Le marché immobilier au S2 2010 : le neuf et l’ancien

Difficile de faire un pronostic sérieux sur l’évolution du marché au S2. La demande reste faible. Selon l’indice Insee, les prix des logements anciens ont chuté de 4,4%. Le nombre de transactions suit la même tendance. Paris se stabilise. «Si certaines métropoles régionales (Bordeaux, Lille Lyon, Nice, Toulouse) espèrent connaître le même phénomène (…) un certain nombre de villes ou régions impactées par la crise économique devront attendre 2011 pour voir leur marché immobilier se stabiliser».

Analyse à peine plus optimiste chez SeLoger.fr, pour qui « la hausse des prix marque le pas, sauf à Paris » où la demande reste soutenue pour les 2 et 3 pièces ainsi que les demandes de crédit des acquéreurs. Dans les agences immobilières, « les prix affichés continuent de grimper ». Reste à apprécier l’écart entre le prix facial et celui de la transaction. En province, les prix augmentent de 3,7% à Strasbourg mais les baisses l’emportent ailleurs. Stables depuis le début d’année, les loyers ne semblent pas devoir évoluer. Depuis 2008, le secteur immobilier a payé le prix fort de la crise mais les défaillances d’entreprises ont diminué de 24% depuis le début de l’année. Une baisse qui atteint 46% pour les agences immobilières, sinistrées en 2008. L’hypothèse d’une reprise en 2011, anticipée par de nombreux professionnels, pourrait être la bonne. Mais la crise réduit la mobilité des ménages encore solvables, qui reportent leurs décisions. Les inquiétudes sur le financement des retraites et le chômage font le reste.

L’intérêt des Français pour la propriété se maintient mais les primo-accédants ont du mal à réaliser leur rêve. Certes, plus de 600.000 ménages ont acquis une résidence principale sur 2002-2006, contre 550.000 entre 1997 et 2001 selon l’Insee, qui nuance. La majorité des achats portait sur du neuf dans les années 80, contre 1/3 depuis 1997. Reflet des 70% d’achats dans l’individuel, l’accession s’est développée en zone rurale.
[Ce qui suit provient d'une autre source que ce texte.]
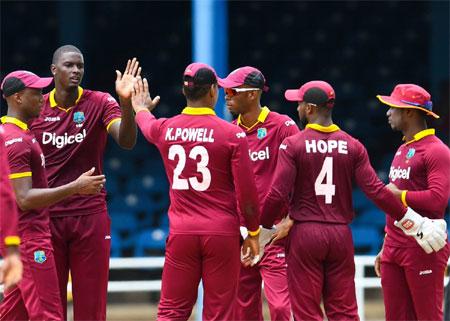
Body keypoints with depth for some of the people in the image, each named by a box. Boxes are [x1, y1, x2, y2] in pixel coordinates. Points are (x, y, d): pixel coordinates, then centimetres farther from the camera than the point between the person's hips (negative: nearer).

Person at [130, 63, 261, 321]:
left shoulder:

Où les prix ont grimpé aussi vite qu’en zone dense. Le quartile des ménages les plus pauvres, soit 8,7% des accédants entre 1997 et 2001, ne pèse plus que 6,3% dix ans plus tard. Dans ce contexte, les ventes de neuf augmentent de 18% au T1. La FPC s’attend malgré tout à moins de 100.000 unités vendues. L’estimation du Pdt de Nexity est du même ordre. «L’augmentation des ventes est une bonne nouvelle, mais un inconvénient pour les prix du foncier qui progressent et ont une incidence sur les prix de vente », note M. Pigeon. Les prix ont repris 7% au T1 par rapport à 2009, à 3.700 €/m2 en moyenne. Et le dispositif Scellier représente -63% de ces ventes. «La fin du doublement du PTZ et l’incapacité des comités interprofessionnels du logement à continuer à mettre en oeuvre le Pass Foncier va avoir un effet dévastateur» craint G. Portmann, VP de la FPC. Pour F. Scellier, «la crise du logement, différente pour chacun des territoires, ne sera résolue que lorsque le parc sera suffisant pour permettre à chacun de se loger qu’il soit propriétaire ou qu’il soit locataire». Le zonage devrait mieux localiser l’offre et éviter les errements des dispositifs Robien et Borloo. «Dans notre pays où la liberté est la règle, il n’y a que la Justice qui puisse vraiment sanctionner les abus lorsqu’ils vont jusqu’à l’escroquerie », poursuit le député, qui évoque aussi l’habitat dégradé. «On peut aussi concevoir que l’avantage (…) soit gagé par une contrainte plus forte au niveau du loyer de sortie pour diversifier davantage les produits ». Irait-on vers l’assouplissement du Scellier-réhabilitation, permettant aux petits propriétaires de remettre leur parc au niveau, y compris énergétique ? La crise du logement exige des solutions souples, territorialisables… et qui ne soient pas réservées aux seuls promoteurs.